▶ **SELECTED TEXT**
>>>
Why can't I attract cash money like I'm attracting these boys?? Sheesh.

I think I've found myself in that comfortable rut Gingerfish used to wax poetic about. Well, he really "borrowed" the idea from my man Hunter S. Thompson. Regardless, it changed my life and the way I looked at things in general. I was strong enough to break out of it then. And I have been strong (in spurts) since. I am strong enough to help Steph out of her own comfortable rut. It was I who advised her about this "comfortable rut." Ironically, I am finding myself stuck there yet again. I'm such an asshole. I am only halfway responsible for my life right now. I have done pretty well, but I have stalled somewhere along the line here lately. I may have done well so far, but I know I could do far better.

...someday you will ache like I ache...
<<<
▶ **Stored items**
>>>
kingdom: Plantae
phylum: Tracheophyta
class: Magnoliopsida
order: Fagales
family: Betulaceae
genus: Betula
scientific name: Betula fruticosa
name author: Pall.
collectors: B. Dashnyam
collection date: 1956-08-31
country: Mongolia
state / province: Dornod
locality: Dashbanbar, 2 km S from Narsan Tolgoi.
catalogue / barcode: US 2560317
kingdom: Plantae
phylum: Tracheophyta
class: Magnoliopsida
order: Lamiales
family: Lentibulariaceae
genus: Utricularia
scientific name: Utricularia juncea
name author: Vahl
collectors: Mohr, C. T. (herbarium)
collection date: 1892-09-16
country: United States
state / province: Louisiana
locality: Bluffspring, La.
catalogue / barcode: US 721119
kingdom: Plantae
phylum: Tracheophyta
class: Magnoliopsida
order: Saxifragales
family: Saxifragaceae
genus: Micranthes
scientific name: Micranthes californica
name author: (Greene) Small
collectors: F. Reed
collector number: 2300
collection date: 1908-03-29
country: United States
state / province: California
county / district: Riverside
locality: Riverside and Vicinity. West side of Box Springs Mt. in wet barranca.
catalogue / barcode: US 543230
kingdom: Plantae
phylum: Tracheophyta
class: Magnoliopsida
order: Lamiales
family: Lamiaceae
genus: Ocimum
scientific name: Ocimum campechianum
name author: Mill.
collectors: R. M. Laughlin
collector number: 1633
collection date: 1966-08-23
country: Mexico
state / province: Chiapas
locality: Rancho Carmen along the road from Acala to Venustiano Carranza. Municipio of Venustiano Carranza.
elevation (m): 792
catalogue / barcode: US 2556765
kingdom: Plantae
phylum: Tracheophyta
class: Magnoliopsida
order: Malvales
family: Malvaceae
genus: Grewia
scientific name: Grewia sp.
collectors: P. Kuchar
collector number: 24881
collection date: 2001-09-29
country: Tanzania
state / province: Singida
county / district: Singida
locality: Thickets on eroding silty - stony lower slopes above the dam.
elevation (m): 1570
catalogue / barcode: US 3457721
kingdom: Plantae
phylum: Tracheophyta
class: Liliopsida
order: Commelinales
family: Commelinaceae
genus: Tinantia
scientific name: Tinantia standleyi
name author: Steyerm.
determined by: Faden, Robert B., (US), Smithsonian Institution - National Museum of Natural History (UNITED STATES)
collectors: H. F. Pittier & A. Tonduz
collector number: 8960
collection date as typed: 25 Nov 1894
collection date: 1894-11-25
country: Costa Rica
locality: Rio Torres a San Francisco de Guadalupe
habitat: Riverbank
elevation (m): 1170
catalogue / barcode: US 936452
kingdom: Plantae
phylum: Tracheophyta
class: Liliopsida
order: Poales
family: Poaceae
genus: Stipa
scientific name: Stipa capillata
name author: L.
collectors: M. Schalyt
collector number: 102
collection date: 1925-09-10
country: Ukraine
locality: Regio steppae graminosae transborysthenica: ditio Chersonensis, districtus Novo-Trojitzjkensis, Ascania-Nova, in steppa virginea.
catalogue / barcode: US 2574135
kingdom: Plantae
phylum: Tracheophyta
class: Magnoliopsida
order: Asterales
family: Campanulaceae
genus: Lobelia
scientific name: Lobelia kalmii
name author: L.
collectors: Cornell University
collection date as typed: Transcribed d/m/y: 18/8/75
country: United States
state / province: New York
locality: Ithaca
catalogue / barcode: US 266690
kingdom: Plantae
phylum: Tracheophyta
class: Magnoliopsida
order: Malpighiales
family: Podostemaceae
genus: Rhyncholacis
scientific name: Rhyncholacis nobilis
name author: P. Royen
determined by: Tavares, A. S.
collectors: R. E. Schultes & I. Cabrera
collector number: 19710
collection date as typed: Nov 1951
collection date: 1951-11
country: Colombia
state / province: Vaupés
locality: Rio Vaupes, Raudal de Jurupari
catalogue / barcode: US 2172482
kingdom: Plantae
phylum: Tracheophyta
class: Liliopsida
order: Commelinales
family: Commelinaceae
<<<
▶ **ACTIONS TO TAKE**
1. In the post about the comfortable rut, who does the writer say Gingerfish "borrowed" the idea from?
2. Please extend the post about being stuck in a comfortable rut, picking up after its final line.

▶ **SET OF ANSWERS**
1. Hunter S. Thompson.

2.
So I got my blood tests back from the doctor. I have what they call Celiac Syndrome, otherwise known as Living Hell. Apparently I am allergic to gluten, which means wheat, flour, and all things grain. Think about what that means. I exist on pizza, burritos, ramen noodles, and grilled cheese sandwiches. This was the very last fucking thing I ever wanted to hear. It seems that I have to quit everything! Of course drugs, now bread, cigarettes, being fucking lazy, etc. The list goes on. Heh. Do you know how hard it is to break a habit or addiction?? I've even done it, and only through environmental change and an out of sight--out of mind attitude. But I've been eating bread and pasta and the like my entire life! I was a drug addict for only a handful of years. And you can't just put bread "out of sight--out of mind." I mean come on. This is the real world.

This is the real world. Oh. My. God. ...Shit.

Jam for the Day: Fins by Jimmy Buffett

6 comments:

BrianAlt said...

Maybe it was the gluten that lead your brain to drugs.

Blush said...

...at least thats what we'll say, right?

haha

BrianAlt said...

Oh, and what kind of lingerie. That's an important detail in determining if sleep makes any sense at all.

Either that or I'm just interested in lewd details.

One of those.

Verification word: imchris
But I'm not!

Blush said...

black mesh/lace nightie. matching panties. pink silk robe, black heels. yeah heels. and he went to sleep.

Nervous said...

It's interesting how some things I've read say that allergies and depression go hand in hand. Everything's all intertwined and shit.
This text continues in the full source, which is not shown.